There's a mystery to cancer, in large part because of fear, that PBS tries to unravel in next week's six-hour documentary "Cancer: The Emperor of All Maladies."
"We're not really honest with each other," filmmaker Ken Burns said. "We know about heart disease. We know about diabetes. We know about other things, but there's a kind of resistance because cancer is so scary."
Burns, who was 11 when his mother died of breast cancer, is executive producer of the film, directed by Barak Goodman. It's one of the few times Burns has been involved in a project that he didn't instigate.
The film airs over three consecutive nights beginning on March 30 and is inspired by Dr. Siddhartha Mukherjee's Pulitzer Prize-winning book of the same title. Starting at its most elemental — how cancer got its name — the documentary tells the story of advances and setbacks in years of research on how the disease develops and is treated, through developments since Mukherjee's book was published in 2010.
Mukherjee sees it as a State of the Union address on cancer, a topic with a reach and complexity that can make the entirety of the federal government seem simple in comparison.
The film softens the science with individual stories of people fighting for their survival.
Cancer proves an elusive and resilient enemy. Much of the promising research has been done since the 1970s, establishing that the cell mutations that characterize the disease can be triggered by genetics, the environment or a virus. Treatments that once seemed promising proved disappointing. Some had limited success. Immunotherapy, the use of a person's own immune system to fight cancer cells, is so new that it barely received a mention in Mukheerjee's book but gets a thorough telling in the film.
The film follows the story of the very first child ever to receive a new treatment to attack cancer cells.

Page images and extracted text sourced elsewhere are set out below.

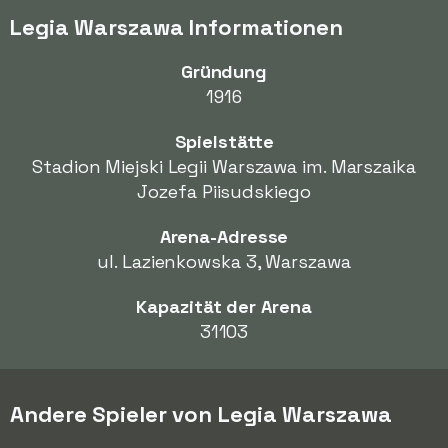
Legia Warszawa Informationen
Gründung
1916
Spielstätte
Stadion Miejski Legii Warszawa im. Marszaika
Jozefa Piisudskiego
Arena-Adresse
ul. Lazienkowska 3, Warszawa
Kapazität der Arena
31103
Andere Spieler von Legia Warszawa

"The history of cancer has been littered with false dawns with, as our film discusses, moments of great optimism followed by immediately crashing disillusionment," Goodman said. "So we did have to be very careful about those we chose to follow."
Often, the doctors and scientists are pushed by patients themselves. The story of radical mastectomy for breast cancer is particularly illuminating, how it went from the universally accepted treatment with naysayers ridiculed until other, less invasive approaches were proven effective.
The film discusses the groundbreaking surgeon general's report in the 1960s strongly linking cigarette smoking to cancer and the slow but steady reduction, at least in the United States, of probably the best-known carcinogen.
"You could say, 'Does that matter?'" Mukherjee said. "Trust me, in the next 10 years we will find yet another new carcinogen being somewhere that we don't know about and a company that's eager to obfuscate on its origins, and the lessons from what we learned about cigarettes will apply all over again."
Sharon Rockefeller, president and CEO of PBS' influential Washington affiliate WETA, read Mukherjee's book while she was being treated for colon cancer, caught just weeks before becoming incurable. With Laura Ziskin, the late cofounder of Stand Up to Cancer, they resolved to see the book turned into a film.
The documentary is one that its own makers hope becomes outdated quickly by the advance of new research. Perhaps it can have an impact on a trend that Mukherjee sees as particularly alarming: funding cuts to cancer research at a crucial moment for understanding the disease.
He's concerned that the best scientists will be drawn to more lucrative work. Still, Mukherjee was positive when asked if he was more or less optimistic about the fight against cancer than when he was writing his book.
"I'm immensely optimistic not because politics has proved that way, but because patient advocacy and science have moved that way," he said. "I'm optimistic despite the political realm."